Sarvestani a risqué en s’infiltrant en Iran, a eu une interview en 2005 avec Hussein Ali Montazeri, un dignitaire bien connu, élu au poste second du «Walii al-Faqih», après la révolution. Mais a été mis à l’isolement du fait de son opposition aux exécutions en Iran en 1988. A été mis en résidence surveillée dans sa maison dans la ville de Qom, en 1999, en raison de ses critiques acerbes contre le dirigeant actuel. Ces restrictions furent levées il y a cinq ans.

Sarvestani a réussi à documenter certains des crimes du régime à travers un documentaire intitulé «Ceux qui ont dit non aux mollahs», retraçant les crimes commis par le régime en Iran après la déclaration de la République islamique de 1979 et la fatwa de Khomeiny autorisant l’exécution de dizaines de milliers de militants politiques dans les prisons au cours des années quatre-vingt du siècle dernier

Il a filmé dans des circonstances extrêmement dangereuses, à savoir recueillir le témoignage d’un homme dans le cimetière de Khawaran à propos de son implication dans l’inhumation des restes des victimes des exécutions de 1988.

Le réalisateur iranien Nima Sarvestani conclut son interview avec «Majalla» en évoquant ses efforts pour documenter les crimes de ce régime et internationaliser la cause d’un peuple vivant avec la mort et présenter cette cause devant un tribunal international, pouvant juger le régime qui a privé sa mère de prendre Rustom dans ses bras, et à privé des mères iraniennes de vivre heureuses.

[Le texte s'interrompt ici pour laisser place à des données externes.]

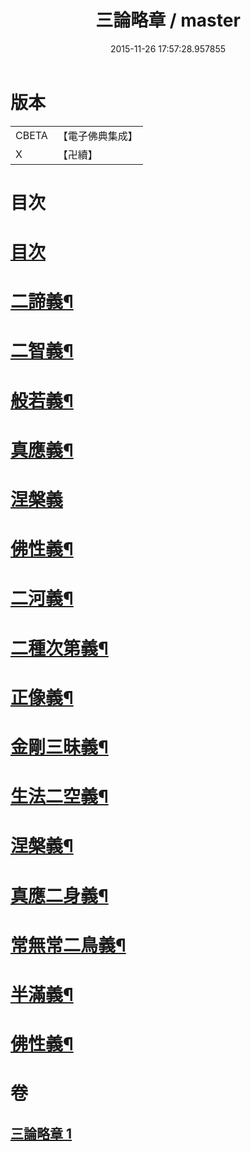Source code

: #+TITLE: 三論略章 / master
#+DATE: 2015-11-26 17:57:28.957855
* 版本
 |     CBETA|【電子佛典集成】|
 |         X|【卍續】    |

* 目次
* [[file:KR6m0051_001.txt::001-0834c3][目次]]
* [[file:KR6m0051_001.txt::001-0834c10][二諦義¶]]
* [[file:KR6m0051_001.txt::0836a11][二智義¶]]
* [[file:KR6m0051_001.txt::0837a10][般若義¶]]
* [[file:KR6m0051_001.txt::0837b23][真應義¶]]
* [[file:KR6m0051_001.txt::0838a24][涅槃義]]
* [[file:KR6m0051_001.txt::0839b11][佛性義¶]]
* [[file:KR6m0051_001.txt::0839c22][二河義¶]]
* [[file:KR6m0051_001.txt::0840b12][二種次第義¶]]
* [[file:KR6m0051_001.txt::0840c22][正像義¶]]
* [[file:KR6m0051_001.txt::0841c10][金剛三昧義¶]]
* [[file:KR6m0051_001.txt::0841c22][生法二空義¶]]
* [[file:KR6m0051_001.txt::0842a7][涅槃義¶]]
* [[file:KR6m0051_001.txt::0842b10][真應二身義¶]]
* [[file:KR6m0051_001.txt::0842c10][常無常二鳥義¶]]
* [[file:KR6m0051_001.txt::0842c19][半滿義¶]]
* [[file:KR6m0051_001.txt::0843a9][佛性義¶]]
* 卷
** [[file:KR6m0051_001.txt][三論略章 1]]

Le film a remporté le premier prix du Festival de documentaires sur les droits de l’homme de Prague qui s’est tenu ce mois-ci.

Le documentaire «Ceux qui ont dit non aux mollahs» contient les récits de 25 témoins importants, qui ont été emprisonnés, torturés ou ceux ont perdu leurs proches suite à les tortures et d’exécutions. Ces témoignages ont été choisis parmi une centaine semblable.

Le film présente également le document de la «Fatwa secrète» promulguée par Khomeiny de sa propre main, condamnant à l’exécution tous les accusés classés comme ennemis de Dieu.

Le film dépeint le destin de ceux qui ont supervisé les interrogatoires et les exécutions, et en retrace certains avec la caméra. Il découvre qu’ils sont montés en échelon dans les sphères du pouvoir, et occupent maintenant des positions élevées. Un d’entre eux a même représenté son pays à une conférence des droits de l’homme à Tokyo.